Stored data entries
------------------------------------------------

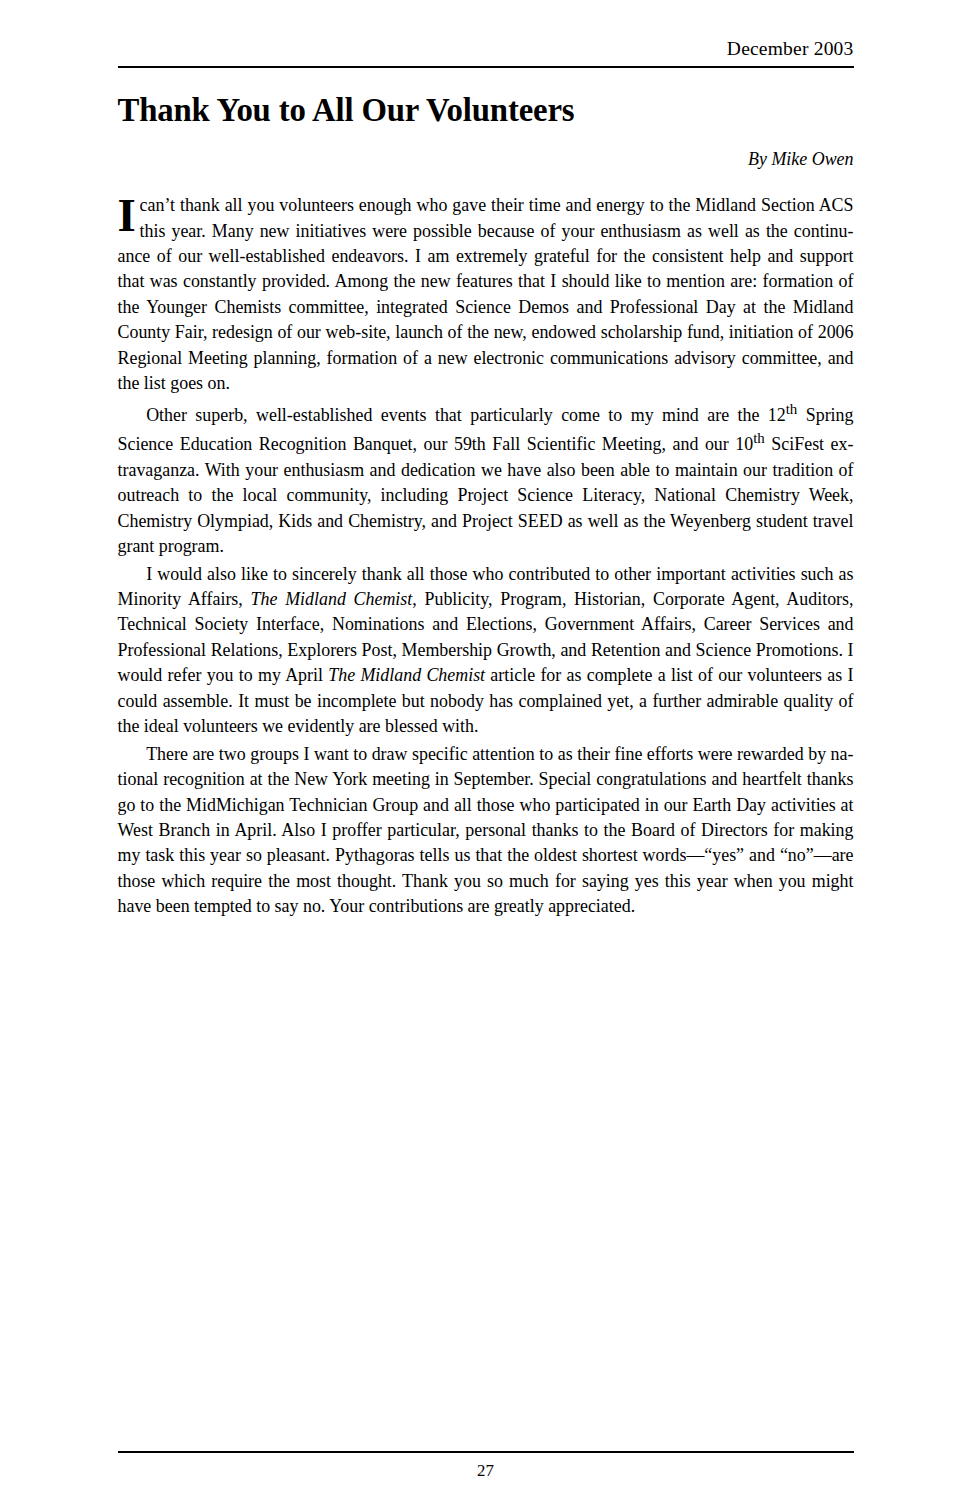December 2003
Thank You to All Our Volunteers
By Mike Owen
I can’t thank all you volunteers enough who gave their time and energy to the Midland Section ACS this year. Many new initiatives were possible because of your enthusiasm as well as the continuance of our well-established endeavors. I am extremely grateful for the consistent help and support that was constantly provided. Among the new features that I should like to mention are: formation of the Younger Chemists committee, integrated Science Demos and Professional Day at the Midland County Fair, redesign of our web-site, launch of the new, endowed scholarship fund, initiation of 2006 Regional Meeting planning, formation of a new electronic communications advisory committee, and the list goes on.
Other superb, well-established events that particularly come to my mind are the 12th Spring Science Education Recognition Banquet, our 59th Fall Scientific Meeting, and our 10th SciFest extravaganza. With your enthusiasm and dedication we have also been able to maintain our tradition of outreach to the local community, including Project Science Literacy, National Chemistry Week, Chemistry Olympiad, Kids and Chemistry, and Project SEED as well as the Weyenberg student travel grant program.
I would also like to sincerely thank all those who contributed to other important activities such as Minority Affairs, The Midland Chemist, Publicity, Program, Historian, Corporate Agent, Auditors, Technical Society Interface, Nominations and Elections, Government Affairs, Career Services and Professional Relations, Explorers Post, Membership Growth, and Retention and Science Promotions. I would refer you to my April The Midland Chemist article for as complete a list of our volunteers as I could assemble. It must be incomplete but nobody has complained yet, a further admirable quality of the ideal volunteers we evidently are blessed with.
There are two groups I want to draw specific attention to as their fine efforts were rewarded by national recognition at the New York meeting in September. Special congratulations and heartfelt thanks go to the MidMichigan Technician Group and all those who participated in our Earth Day activities at West Branch in April. Also I proffer particular, personal thanks to the Board of Directors for making my task this year so pleasant. Pythagoras tells us that the oldest shortest words—“yes” and “no”—are those which require the most thought. Thank you so much for saying yes this year when you might have been tempted to say no. Your contributions are greatly appreciated.
27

------------------------------------------------

- **What you are asked to do**:
May I have only the lines from the start of the data through the line containing "By Mike Owen", both included, reproduced exactly and without the pictures?

- **Solution to the exercise**:
December 2003
Thank You to All Our Volunteers
By Mike Owen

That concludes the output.